On the troublesome matter of harassment, I wonder what she thinks about Harvey Weinstein. Knightley made two films with The Weinstein Company studio founder, The Imitation Game and Begin Again.
I absolutely knew he was a bully, and I absolutely knew he was a womaniser, but I totally thought that was consensual
“I absolutely knew he was a bully, and I absolutely knew he was a womaniser, but I totally thought that was consensual. But rape? And the whole bath towel business? It’s so f***ing out there. I think the reason I wasn’t targeted was because I had a certain amount of power by the time I met him. But if you’re at the beginning of your career and he’s the top of the industry then of course you don’t have the power to say f**k off. We talk about wanting equality. We need equality just to be safe.”
Anxieties
In recent years, Knightley has spoken about her anxieties around the sudden global fame that came with the Pirates of the Caribbean movies. I was surprised to read it. Can this really be the same Keira Knightley who, aged three, asked her actor father and writer mother if she could get an agent?
By my own recollection, around the release of the second Pirates film, she seemed like the most self-possessed 20-year-old on the planet. Questions pertaining to her weight were shut down with aplomb. And I do recall one journalist being asked: "Why don't you ask my male colleagues that?" when he had the audacity to ask her if she planned on having children. Was she not as unflappable as she appeared?
"Oh good," she says. "That's what I was going for! For the first Pirates film, things were alright. After that I was not alright. I'm glad you said unflappable because I was absolutely the opposite. I'm glad to hear it was so impenetrable. But that's the public face. That's what all women are trained to do. Just for me, it was more extreme because I was dealing with the press. All I remember is that I was a very, very young girl trying desperately to pretend."
I can't help but wonder what went down on the set on John Carney's Begin Again. This is the third time I've met Knightley and she's always been an unfailingly good sport and a straight-shooter. It's hard to square with the Irish director's 2016 remark: "I'll never make a film with supermodels again." Carney has subsequently apologised unreservedly.
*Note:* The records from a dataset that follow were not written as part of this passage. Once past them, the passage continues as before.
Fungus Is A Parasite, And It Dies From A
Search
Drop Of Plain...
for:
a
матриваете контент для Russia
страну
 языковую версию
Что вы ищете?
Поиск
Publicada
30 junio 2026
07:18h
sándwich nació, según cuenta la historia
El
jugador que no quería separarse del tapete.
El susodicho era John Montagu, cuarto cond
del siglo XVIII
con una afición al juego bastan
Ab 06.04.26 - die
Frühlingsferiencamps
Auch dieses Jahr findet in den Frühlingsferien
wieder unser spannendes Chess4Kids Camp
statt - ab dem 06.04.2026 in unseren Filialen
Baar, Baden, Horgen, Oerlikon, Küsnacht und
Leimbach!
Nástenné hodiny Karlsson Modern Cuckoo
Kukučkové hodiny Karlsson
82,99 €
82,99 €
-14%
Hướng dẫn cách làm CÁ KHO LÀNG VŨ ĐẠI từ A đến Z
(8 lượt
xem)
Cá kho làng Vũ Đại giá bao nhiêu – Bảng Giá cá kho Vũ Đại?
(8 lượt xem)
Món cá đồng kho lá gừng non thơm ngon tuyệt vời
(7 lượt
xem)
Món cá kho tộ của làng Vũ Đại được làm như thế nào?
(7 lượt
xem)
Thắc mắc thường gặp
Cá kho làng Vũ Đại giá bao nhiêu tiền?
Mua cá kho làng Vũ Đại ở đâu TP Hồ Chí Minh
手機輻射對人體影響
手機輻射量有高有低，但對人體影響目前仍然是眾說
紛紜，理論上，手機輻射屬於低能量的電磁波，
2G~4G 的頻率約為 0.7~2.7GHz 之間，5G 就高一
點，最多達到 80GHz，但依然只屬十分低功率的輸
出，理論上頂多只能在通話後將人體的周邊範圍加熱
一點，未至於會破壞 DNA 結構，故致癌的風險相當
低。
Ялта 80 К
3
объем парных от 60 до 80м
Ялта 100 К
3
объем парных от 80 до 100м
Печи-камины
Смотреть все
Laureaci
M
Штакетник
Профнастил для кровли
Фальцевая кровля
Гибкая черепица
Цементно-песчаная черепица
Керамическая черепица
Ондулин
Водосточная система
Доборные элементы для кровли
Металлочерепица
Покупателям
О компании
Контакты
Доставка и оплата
“I was sort of thrilled,” she laughs. “I’ve been called many things in my life, many worse things – but I’ve never been called a supermodel. Thanks! It was a very difficult shoot. We didn’t get on. It’s just a thing that happens sometimes and I say that with no blame. It takes two to tango. I think we can both be very proud of ourselves for the film that we made, because it’s difficult when a lead actor and director don’t get on. And I don’t think you could tell that from watching the film.
“You would probably never have known had John maybe not decided to tell everybody. But that is his right. And he apologised for that comment, which he didn’t have to do. He apologised both privately and publicly. And I’ve accepted that apology.”
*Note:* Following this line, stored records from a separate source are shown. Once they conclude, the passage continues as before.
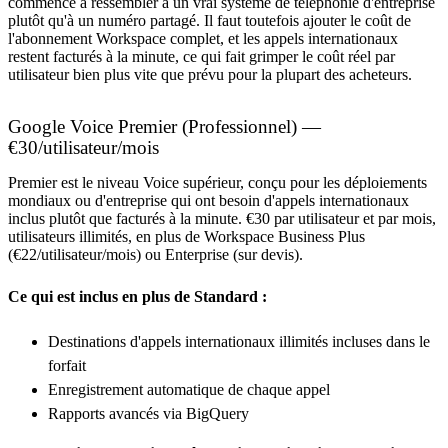
commence à ressembler à un vrai système de téléphonie d'entreprise
plutôt qu'à un numéro partagé. Il faut toutefois ajouter le coût de
l'abonnement Workspace complet, et les appels internationaux
restent facturés à la minute, ce qui fait grimper le coût réel par
utilisateur bien plus vite que prévu pour la plupart des acheteurs.
Google Voice Premier (Professionnel) —
€30/utilisateur/mois
Premier est le niveau Voice supérieur, conçu pour les déploiements
mondiaux ou d'entreprise qui ont besoin d'appels internationaux
inclus plutôt que facturés à la minute. €30 par utilisateur et par mois,
utilisateurs illimités, en plus de Workspace Business Plus
(€22/utilisateur/mois) ou Enterprise (sur devis).
Ce qui est inclus en plus de Standard :
Destinations d'appels internationaux illimités incluses dans le
forfait
Enregistrement automatique de chaque appel
Rapports avancés via BigQuery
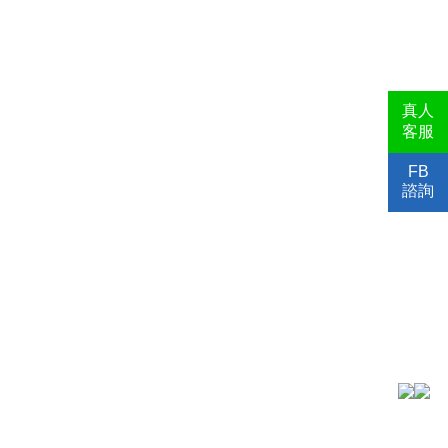
真人
客服
FB
諮詢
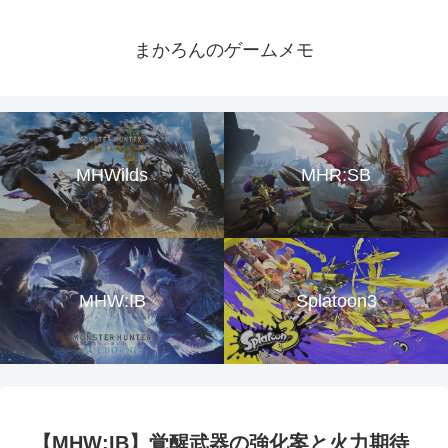
まかろんのゲームメモ
MHWilds
MHR:SB
MHW:IB
Splatoon3
【MHW:IB】覚醒武器の強化案と火力期待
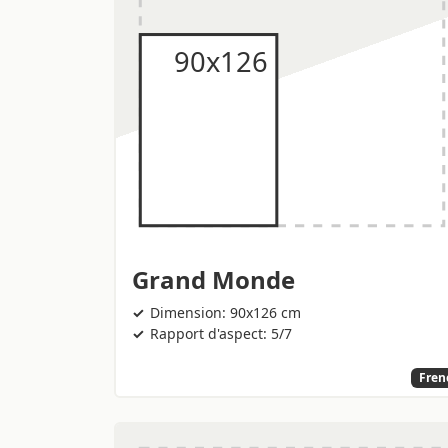
Grand Monde
Dimension: 90x126 cm
Rapport d'aspect: 5/7
Fren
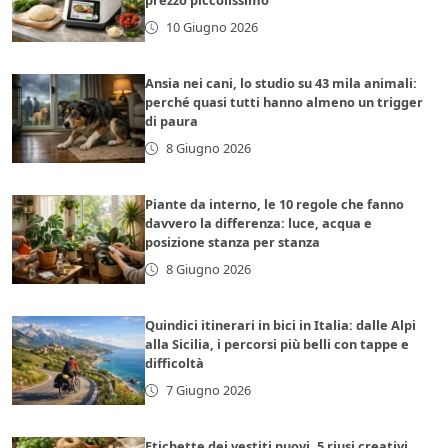
prezzo piccolissimo
10 Giugno 2026
Ansia nei cani, lo studio su 43 mila animali:
perché quasi tutti hanno almeno un trigger
di paura
8 Giugno 2026
Piante da interno, le 10 regole che fanno
davvero la differenza: luce, acqua e
posizione stanza per stanza
8 Giugno 2026
Quindici itinerari in bici in Italia: dalle Alpi
alla Sicilia, i percorsi più belli con tappe e
difficoltà
7 Giugno 2026
Etichette dei vestiti nuovi, 5 riusi creativi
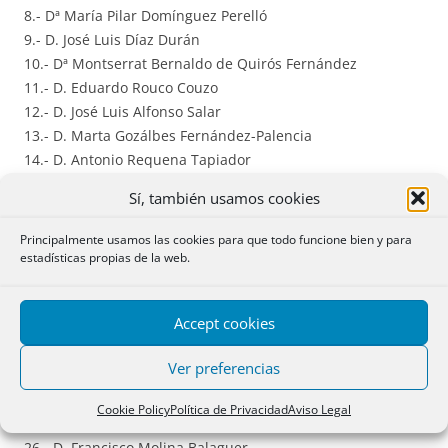
8.- Dª María Pilar Domínguez Perelló
9.- D. José Luis Díaz Durán
10.- Dª Montserrat Bernaldo de Quirós Fernández
11.- D. Eduardo Rouco Couzo
12.- D. José Luis Alfonso Salar
13.- D. Marta Gozálbes Fernández-Palencia
14.- D. Antonio Requena Tapiador
15.- Dª Rosana Archilla Andrés
Sí, también usamos cookies
16.- Dª Carmen Gorena Puértolas
17.- Dª Carmen Miquel Lasso de la Vega
Principalmente usamos las cookies para que todo funcione bien y para
18.- Dª María Jesús Franco Alonso
estadísticas propias de la web.
19.- Dª María Lorena Santamaría Ara
20.- D. Antonio Fernández Sevilla
Accept cookies
21.- D. Álvaro Esteban Gómez
22.- D. Eduardo Font Roger
Ver preferencias
23.- Dª Ana María Sabater Mataix
24.- Dª Gemma Celdrán Canto
Cookie Policy
Política de Privacidad
Aviso Legal
25.- D. Luis M. Benavides Parra
26.- D. Francisco Molina Balaguer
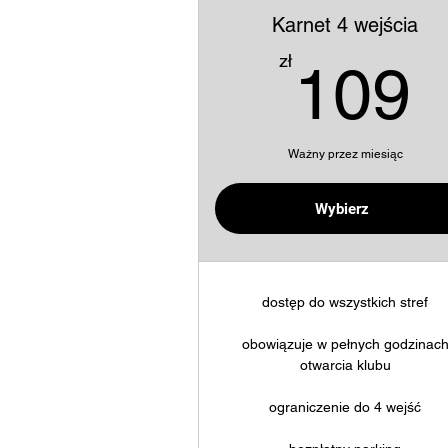
Karnet 4 wejścia
1
zł
109
Ważny przez miesiąc
Kup teraz
Wybierz
dostęp do wszystkich stref
obowiązuje w pełnych godzinac
otwarcia klubu
ograniczenie do 4 wejść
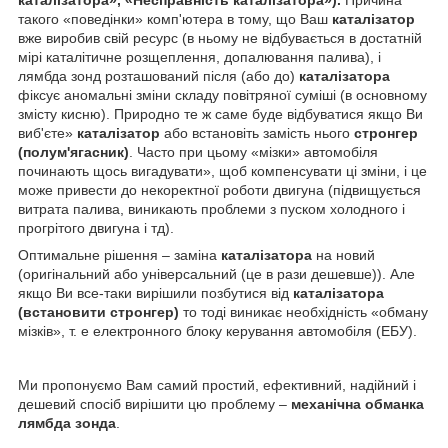
такого «поведінки» комп'ютера в тому, що Ваш
каталізатор
вже виробив свій ресурс (в ньому не відбувається в достатній
мірі каталітичне розщеплення, допалювання палива), і
лямбда зонд розташований після (або до)
каталізатора
фіксує аномальні зміни складу повітряної суміші (в основному
змісту кисню). Природно те ж саме буде відбуватися якщо Ви
виб'єте»
каталізатор
або встановіть замість нього
стронгер
(полум'ягасник)
. Часто при цьому «мізки» автомобіля
починають щось вигадувати», щоб компенсувати ці зміни, і це
може привести до некоректної роботи двигуна (підвищується
витрата палива, виникають проблеми з пуском холодного і
прогрітого двигуна і тд).
Оптимальне рішення – заміна
каталізатора
на новий
(оригінальний або універсальний (це в рази дешевше)). Але
якщо Ви все-таки вирішили позбутися від
каталізатора
(встановити стронгер)
то тоді виникає необхідність «обману
мізків», т. е електронного блоку керування автомобіля (ЕБУ).
Ми пропонуємо Вам самий простий, ефективний, надійний і
дешевий спосіб вирішити цю проблему –
механічна обманка
лямбда зонда
.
He has a big personality, I suggest. It’s why Catherine Keener says she loves him but calls him “a f***er” in the same breath.
"He does have a big personality," says Knightley. "And that's part of what makes him a wonderful writer. Once is a great film. Begin Again is a wonderful film. It didn't do what we hoped. So there was a level of disappointment attached. Except in South Korea. It was huge in South Korea. Often that's part of what makes a great director. I accept that sometimes that is part and parcel."
She laughs: “But that doesn’t mean you have to work with them again.”